Все, что нужно знать о советском образовании — твой рассказ, как в университете Воронежа сжигали книги. В библиотеке не хватало места для новых поступлений — освобождали полки для собраний сочинений Брежнева. Ректор издал приказ сжечь большую часть античной коллекции библиотеки. Дюжины инкунабул, напечатанных в венецианских, флорентийских и падуанских типографиях. Фолианты на пергаменте. Уникальные экземпляры, драгоценные для мировой культуры, но ненужные для советского вуза.
В конце концов в крепостной стране ты смог стать вольным хлебопашцем — зарабатывал деньги репетиторством. Это и была твоя «глухая провинция у моря». Ты был независим и писал свободно — в стол. В свободном мире столько авторов мечтают о том, чтобы быть свободным писателем, работать над книгой, не заботясь ни о тиражах, ни о мнении критиков, а ты всегда, с самого начала был им.
Возвращаюсь в Лексингтон. Вы с Олей говорили, что зима там теплая. Вам повезло. Дом для настоящей зимы был совершенно неприспособлен, из щелей в рамах дуло, батареи еле теплились, рефлектор не спасал. В мою зиму Вирджинию завалило снегом, стояли подмосковные холода.

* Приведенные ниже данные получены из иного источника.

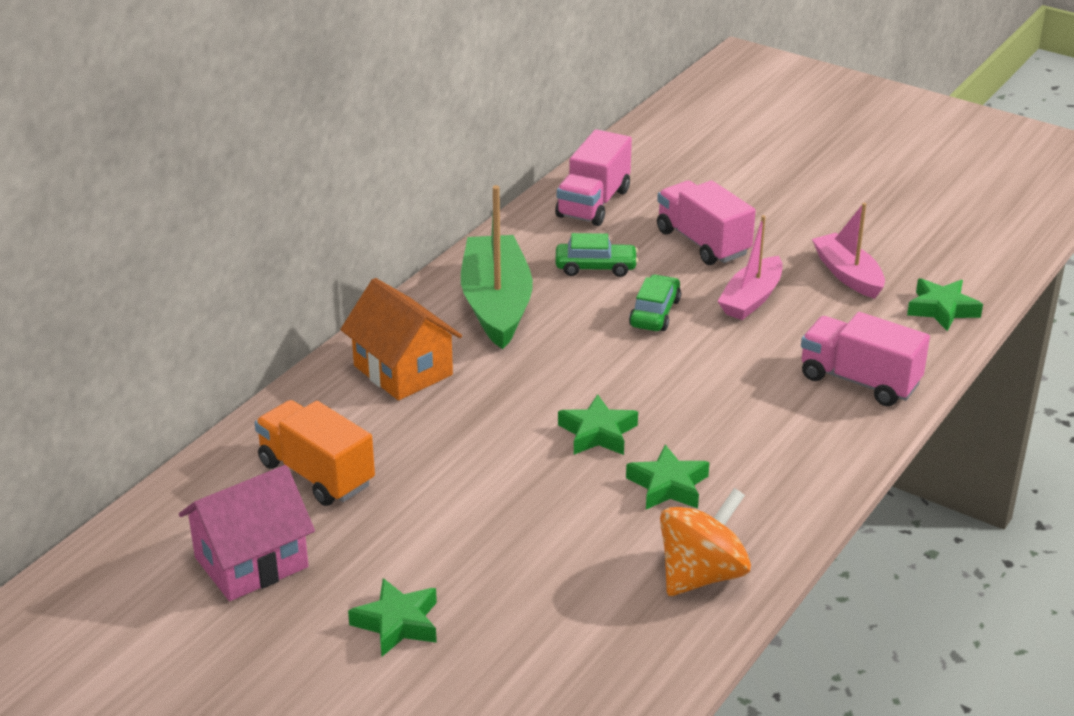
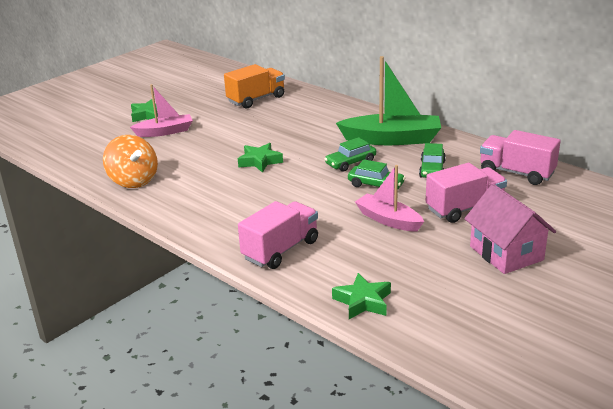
camera: 100 degrees right, 5 degrees down
pink house [179,465,315,601] -> pink house moved to [464,184,556,274]
orange house [340,278,462,401] -> none
green star [626,445,709,509] -> none
pink boat [812,203,885,299] -> pink boat moved to [130,84,193,137]
none -> green car [325,137,376,172]

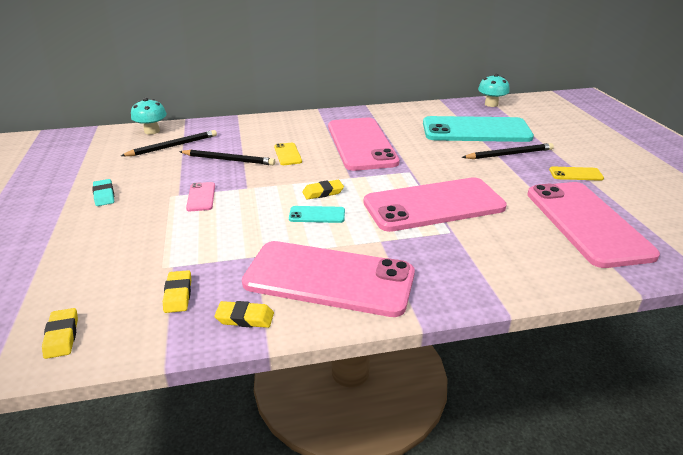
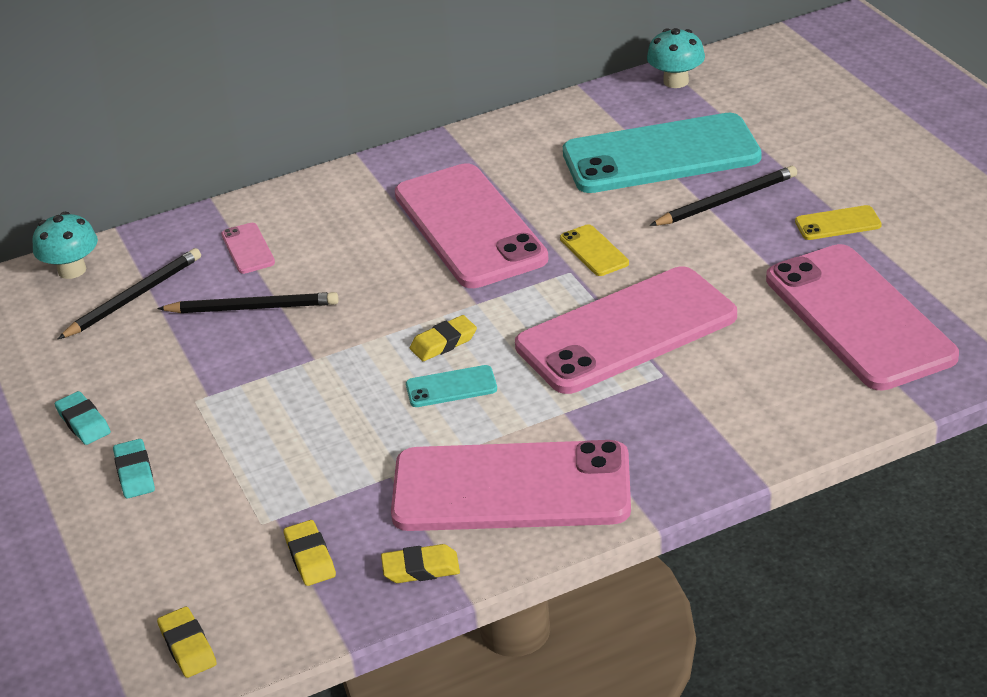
camera: 10 degrees left, 5 degrees up
pink phone [186,182,215,211] -> pink phone moved to [221,223,275,274]
yellow phone [274,143,302,165] -> yellow phone moved to [560,224,629,276]
none -> turquoise eraser [113,439,155,499]

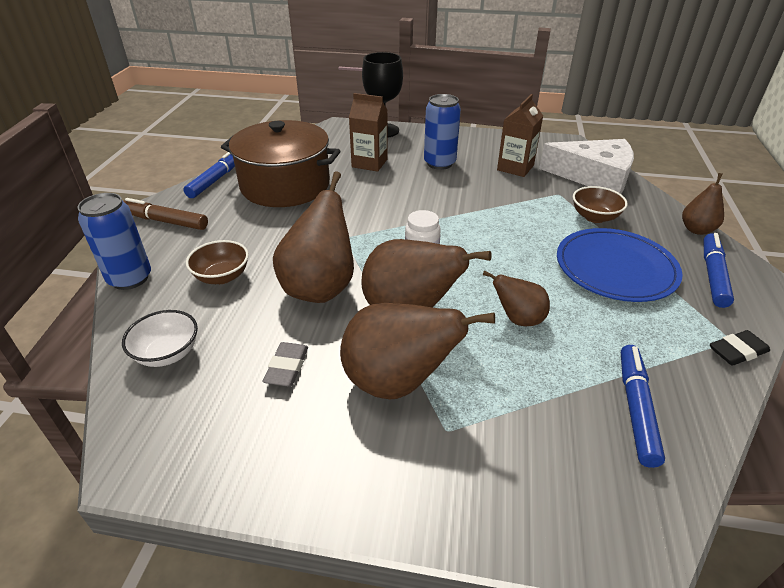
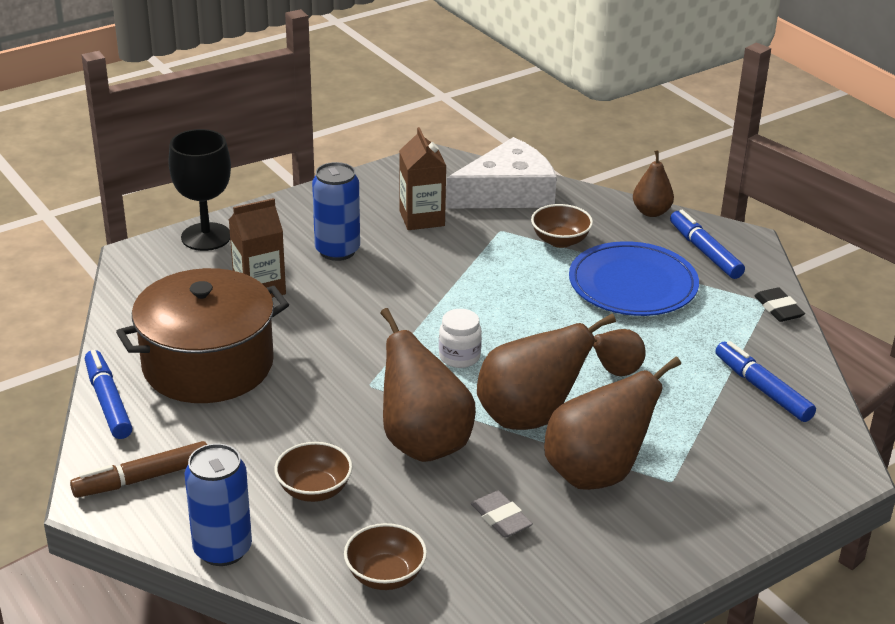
camera: 45 degrees left, 5 degrees down
white bowl [122,310,198,367] -> brown bowl [344,523,427,590]
black eraser [710,330,770,366] -> black eraser turned 45 degrees counterclockwise [754,287,805,322]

Приходилось кипятить воду во всех кастрюлях, какие нашлись на кухне. Накрыв крышками, расставлял их на полу вокруг кровати. На какое-то время действительно помогало, а к утру квартиру выстуживало.
Очень хорошо помню, как одной такой кастрюльной ночью вдруг ощутил себя в концовке «До и во время». Не знаю уже, по какой цепи ассоциаций. Там у тебя старики уходят в снегопад, а Федоров и мадам де Сталь остаются в застуженном здании больницы. И что было с ними дальше ты не рассказываешь, потому что роман уже кончился. Но, как всем хорошо известно, слово «конец» ничего не говорит, а герои, уходя со сцены, не исчезают, а продолжают жить, что-то делать. Мерзнуть, например. И очень хорошо представил себе, как они не могут заснуть от холода, идут на кухню, наливают кастрюли водой, ставят на огонь, кипятят, несут в комнату, залезают в ледяную постель. А им не спится, и вот они лежат в ковчеге в ожидании потопа и смотрят на запотевшие от кипятка окна.